**Excerpted data**
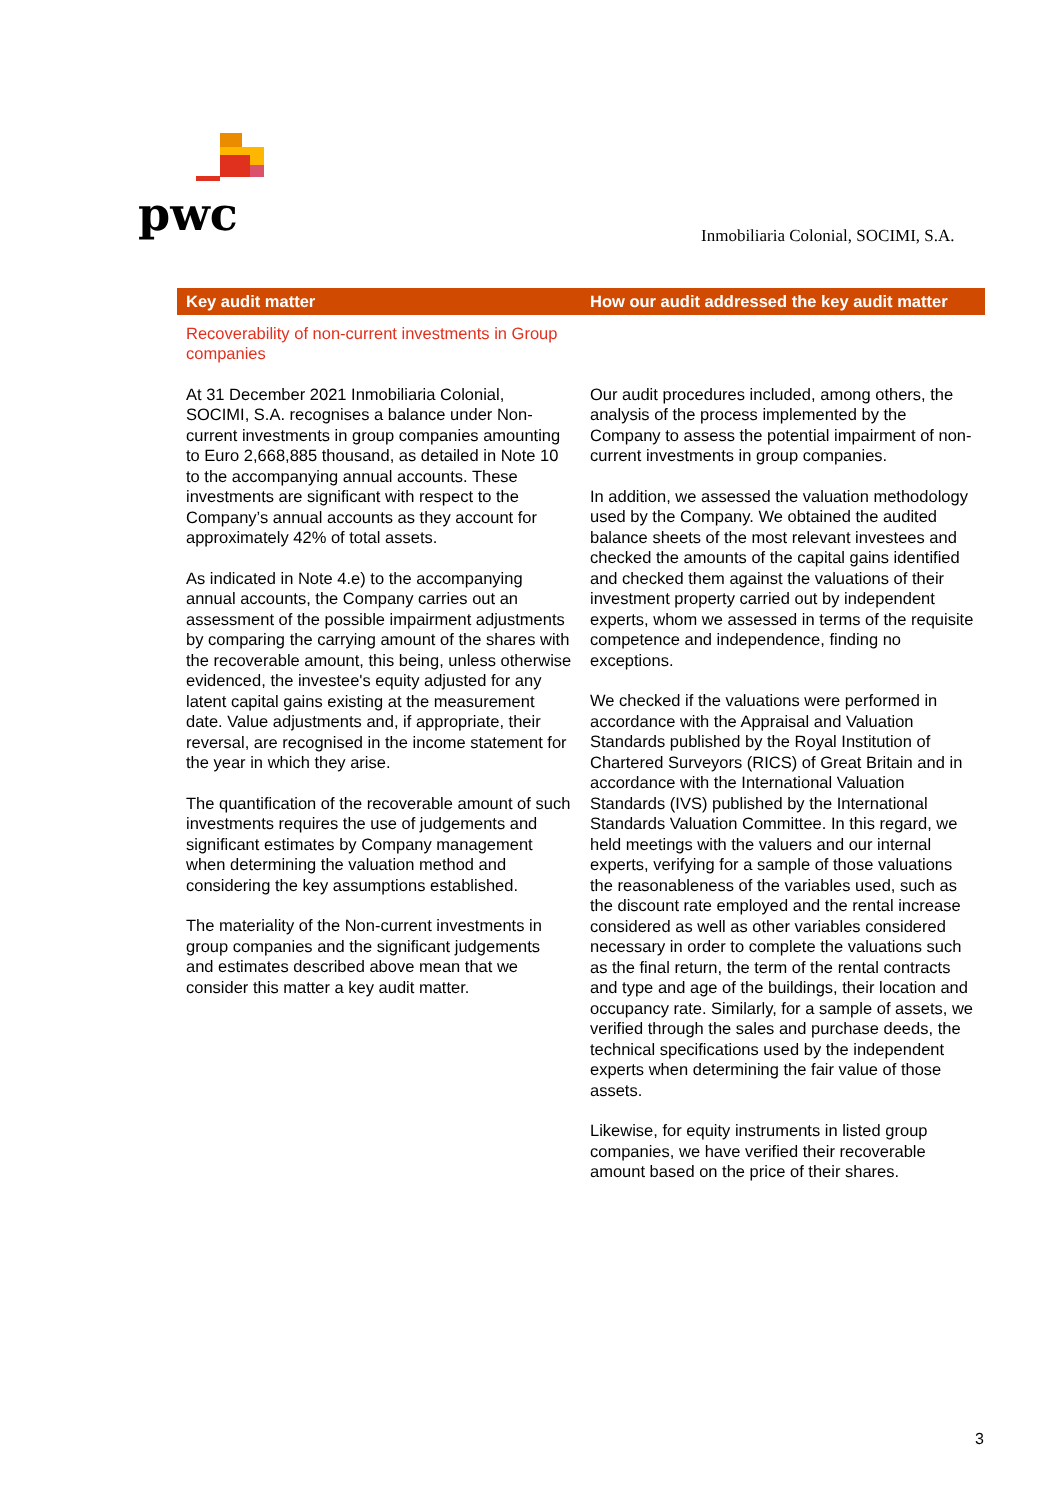pwc
Inmobiliaria Colonial, SOCIMI, S.A.
| Key audit matter | How our audit addressed the key audit matter |
| --- | --- |
| Recoverability of non-current investments in Group companies At 31 December 2021 Inmobiliaria Colonial, SOCIMI, S.A. recognises a balance under Non-current investments in group companies amounting to Euro 2,668,885 thousand, as detailed in Note 10 to the accompanying annual accounts. These investments are significant with respect to the Company’s annual accounts as they account for approximately 42% of total assets. As indicated in Note 4.e) to the accompanying annual accounts, the Company carries out an assessment of the possible impairment adjustments by comparing the carrying amount of the shares with the recoverable amount, this being, unless otherwise evidenced, the investee's equity adjusted for any latent capital gains existing at the measurement date. Value adjustments and, if appropriate, their reversal, are recognised in the income statement for the year in which they arise. The quantification of the recoverable amount of such investments requires the use of judgements and significant estimates by Company management when determining the valuation method and considering the key assumptions established. The materiality of the Non-current investments in group companies and the significant judgements and estimates described above mean that we consider this matter a key audit matter. | Our audit procedures included, among others, the analysis of the process implemented by the Company to assess the potential impairment of non-current investments in group companies. In addition, we assessed the valuation methodology used by the Company. We obtained the audited balance sheets of the most relevant investees and checked the amounts of the capital gains identified and checked them against the valuations of their investment property carried out by independent experts, whom we assessed in terms of the requisite competence and independence, finding no exceptions. We checked if the valuations were performed in accordance with the Appraisal and Valuation Standards published by the Royal Institution of Chartered Surveyors (RICS) of Great Britain and in accordance with the International Valuation Standards (IVS) published by the International Standards Valuation Committee. In this regard, we held meetings with the valuers and our internal experts, verifying for a sample of those valuations the reasonableness of the variables used, such as the discount rate employed and the rental increase considered as well as other variables considered necessary in order to complete the valuations such as the final return, the term of the rental contracts and type and age of the buildings, their location and occupancy rate. Similarly, for a sample of assets, we verified through the sales and purchase deeds, the technical specifications used by the independent experts when determining the fair value of those assets. Likewise, for equity instruments in listed group companies, we have verified their recoverable amount based on the price of their shares. |
3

**Problem to solve**
Transcribe the full listing above exactly as it stands, minus the pictures.

**Exercise response**
pwc
Inmobiliaria Colonial, SOCIMI, S.A.
| Key audit matter | How our audit addressed the key audit matter |
| --- | --- |
| Recoverability of non-current investments in Group companies At 31 December 2021 Inmobiliaria Colonial, SOCIMI, S.A. recognises a balance under Non-current investments in group companies amounting to Euro 2,668,885 thousand, as detailed in Note 10 to the accompanying annual accounts. These investments are significant with respect to the Company’s annual accounts as they account for approximately 42% of total assets. As indicated in Note 4.e) to the accompanying annual accounts, the Company carries out an assessment of the possible impairment adjustments by comparing the carrying amount of the shares with the recoverable amount, this being, unless otherwise evidenced, the investee's equity adjusted for any latent capital gains existing at the measurement date. Value adjustments and, if appropriate, their reversal, are recognised in the income statement for the year in which they arise. The quantification of the recoverable amount of such investments requires the use of judgements and significant estimates by Company management when determining the valuation method and considering the key assumptions established. The materiality of the Non-current investments in group companies and the significant judgements and estimates described above mean that we consider this matter a key audit matter. | Our audit procedures included, among others, the analysis of the process implemented by the Company to assess the potential impairment of non-current investments in group companies. In addition, we assessed the valuation methodology used by the Company. We obtained the audited balance sheets of the most relevant investees and checked the amounts of the capital gains identified and checked them against the valuations of their investment property carried out by independent experts, whom we assessed in terms of the requisite competence and independence, finding no exceptions. We checked if the valuations were performed in accordance with the Appraisal and Valuation Standards published by the Royal Institution of Chartered Surveyors (RICS) of Great Britain and in accordance with the International Valuation Standards (IVS) published by the International Standards Valuation Committee. In this regard, we held meetings with the valuers and our internal experts, verifying for a sample of those valuations the reasonableness of the variables used, such as the discount rate employed and the rental increase considered as well as other variables considered necessary in order to complete the valuations such as the final return, the term of the rental contracts and type and age of the buildings, their location and occupancy rate. Similarly, for a sample of assets, we verified through the sales and purchase deeds, the technical specifications used by the independent experts when determining the fair value of those assets. Likewise, for equity instruments in listed group companies, we have verified their recoverable amount based on the price of their shares. |
3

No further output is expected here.